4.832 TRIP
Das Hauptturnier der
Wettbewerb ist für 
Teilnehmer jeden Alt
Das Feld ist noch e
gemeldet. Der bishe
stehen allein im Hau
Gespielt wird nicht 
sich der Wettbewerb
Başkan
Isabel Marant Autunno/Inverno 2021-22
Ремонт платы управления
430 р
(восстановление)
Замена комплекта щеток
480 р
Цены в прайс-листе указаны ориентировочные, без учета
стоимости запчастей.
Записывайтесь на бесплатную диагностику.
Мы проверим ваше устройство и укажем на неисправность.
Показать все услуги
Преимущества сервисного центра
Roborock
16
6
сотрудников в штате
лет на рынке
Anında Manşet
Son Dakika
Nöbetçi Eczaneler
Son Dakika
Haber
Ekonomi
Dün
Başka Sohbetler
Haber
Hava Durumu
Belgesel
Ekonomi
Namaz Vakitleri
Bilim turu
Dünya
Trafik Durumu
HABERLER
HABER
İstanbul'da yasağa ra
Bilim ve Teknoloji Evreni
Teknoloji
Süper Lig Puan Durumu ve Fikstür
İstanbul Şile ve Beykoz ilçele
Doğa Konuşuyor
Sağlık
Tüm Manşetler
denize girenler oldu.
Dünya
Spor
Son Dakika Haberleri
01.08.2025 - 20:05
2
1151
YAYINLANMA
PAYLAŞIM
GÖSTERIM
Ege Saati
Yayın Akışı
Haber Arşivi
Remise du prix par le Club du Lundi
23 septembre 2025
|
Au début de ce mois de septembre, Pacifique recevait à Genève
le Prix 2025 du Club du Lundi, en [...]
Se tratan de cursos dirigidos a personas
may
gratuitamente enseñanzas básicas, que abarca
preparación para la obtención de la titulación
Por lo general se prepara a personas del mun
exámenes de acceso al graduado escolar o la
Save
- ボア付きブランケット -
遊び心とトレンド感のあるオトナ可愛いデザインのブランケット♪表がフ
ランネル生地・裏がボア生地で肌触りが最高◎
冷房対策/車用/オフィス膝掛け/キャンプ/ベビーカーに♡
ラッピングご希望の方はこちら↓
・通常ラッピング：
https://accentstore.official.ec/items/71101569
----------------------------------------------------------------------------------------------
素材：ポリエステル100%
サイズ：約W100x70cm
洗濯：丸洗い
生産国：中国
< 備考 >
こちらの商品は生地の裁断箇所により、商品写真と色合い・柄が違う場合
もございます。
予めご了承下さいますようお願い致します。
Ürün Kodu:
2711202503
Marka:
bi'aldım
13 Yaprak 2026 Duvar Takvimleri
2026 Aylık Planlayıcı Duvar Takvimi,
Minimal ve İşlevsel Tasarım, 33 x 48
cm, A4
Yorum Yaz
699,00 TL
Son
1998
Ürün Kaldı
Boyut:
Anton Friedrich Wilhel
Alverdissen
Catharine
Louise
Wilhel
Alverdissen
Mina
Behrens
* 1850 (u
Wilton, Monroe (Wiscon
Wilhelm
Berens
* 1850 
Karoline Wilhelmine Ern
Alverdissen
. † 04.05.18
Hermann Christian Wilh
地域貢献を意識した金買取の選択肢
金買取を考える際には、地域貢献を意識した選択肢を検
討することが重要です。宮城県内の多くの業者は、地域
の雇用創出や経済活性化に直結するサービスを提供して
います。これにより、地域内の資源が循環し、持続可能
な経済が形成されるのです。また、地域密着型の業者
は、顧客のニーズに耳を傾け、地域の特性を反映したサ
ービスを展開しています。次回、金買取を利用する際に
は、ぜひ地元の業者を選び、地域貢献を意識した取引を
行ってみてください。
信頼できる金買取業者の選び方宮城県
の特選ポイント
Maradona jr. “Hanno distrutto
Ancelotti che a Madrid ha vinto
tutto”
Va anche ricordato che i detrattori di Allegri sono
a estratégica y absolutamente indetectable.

========================================

## [ACTIVITY]
Could you print the material above once more, exactly as it stands?

## [EXERCISE RESPONSE]
4.832 TRIP
Das Hauptturnier der
Wettbewerb ist für 
Teilnehmer jeden Alt
Das Feld ist noch e
gemeldet. Der bishe
stehen allein im Hau
Gespielt wird nicht 
sich der Wettbewerb
Başkan
Isabel Marant Autunno/Inverno 2021-22
Ремонт платы управления
430 р
(восстановление)
Замена комплекта щеток
480 р
Цены в прайс-листе указаны ориентировочные, без учета
стоимости запчастей.
Записывайтесь на бесплатную диагностику.
Мы проверим ваше устройство и укажем на неисправность.
Показать все услуги
Преимущества сервисного центра
Roborock
16
6
сотрудников в штате
лет на рынке
Anında Manşet
Son Dakika
Nöbetçi Eczaneler
Son Dakika
Haber
Ekonomi
Dün
Başka Sohbetler
Haber
Hava Durumu
Belgesel
Ekonomi
Namaz Vakitleri
Bilim turu
Dünya
Trafik Durumu
HABERLER
HABER
İstanbul'da yasağa ra
Bilim ve Teknoloji Evreni
Teknoloji
Süper Lig Puan Durumu ve Fikstür
İstanbul Şile ve Beykoz ilçele
Doğa Konuşuyor
Sağlık
Tüm Manşetler
denize girenler oldu.
Dünya
Spor
Son Dakika Haberleri
01.08.2025 - 20:05
2
1151
YAYINLANMA
PAYLAŞIM
GÖSTERIM
Ege Saati
Yayın Akışı
Haber Arşivi
Remise du prix par le Club du Lundi
23 septembre 2025
|
Au début de ce mois de septembre, Pacifique recevait à Genève
le Prix 2025 du Club du Lundi, en [...]
Se tratan de cursos dirigidos a personas
may
gratuitamente enseñanzas básicas, que abarca
preparación para la obtención de la titulación
Por lo general se prepara a personas del mun
exámenes de acceso al graduado escolar o la
Save
- ボア付きブランケット -
遊び心とトレンド感のあるオトナ可愛いデザインのブランケット♪表がフ
ランネル生地・裏がボア生地で肌触りが最高◎
冷房対策/車用/オフィス膝掛け/キャンプ/ベビーカーに♡
ラッピングご希望の方はこちら↓
・通常ラッピング：
https://accentstore.official.ec/items/71101569
----------------------------------------------------------------------------------------------
素材：ポリエステル100%
サイズ：約W100x70cm
洗濯：丸洗い
生産国：中国
< 備考 >
こちらの商品は生地の裁断箇所により、商品写真と色合い・柄が違う場合
もございます。
予めご了承下さいますようお願い致します。
Ürün Kodu:
2711202503
Marka:
bi'aldım
13 Yaprak 2026 Duvar Takvimleri
2026 Aylık Planlayıcı Duvar Takvimi,
Minimal ve İşlevsel Tasarım, 33 x 48
cm, A4
Yorum Yaz
699,00 TL
Son
1998
Ürün Kaldı
Boyut:
Anton Friedrich Wilhel
Alverdissen
Catharine
Louise
Wilhel
Alverdissen
Mina
Behrens
* 1850 (u
Wilton, Monroe (Wiscon
Wilhelm
Berens
* 1850 
Karoline Wilhelmine Ern
Alverdissen
. † 04.05.18
Hermann Christian Wilh
地域貢献を意識した金買取の選択肢
金買取を考える際には、地域貢献を意識した選択肢を検
討することが重要です。宮城県内の多くの業者は、地域
の雇用創出や経済活性化に直結するサービスを提供して
います。これにより、地域内の資源が循環し、持続可能
な経済が形成されるのです。また、地域密着型の業者
は、顧客のニーズに耳を傾け、地域の特性を反映したサ
ービスを展開しています。次回、金買取を利用する際に
は、ぜひ地元の業者を選び、地域貢献を意識した取引を
行ってみてください。
信頼できる金買取業者の選び方宮城県
の特選ポイント
Maradona jr. “Hanno distrutto
Ancelotti che a Madrid ha vinto
tutto”
Va anche ricordato che i detrattori di Allegri sono
a estratégica y absolutamente indetectable.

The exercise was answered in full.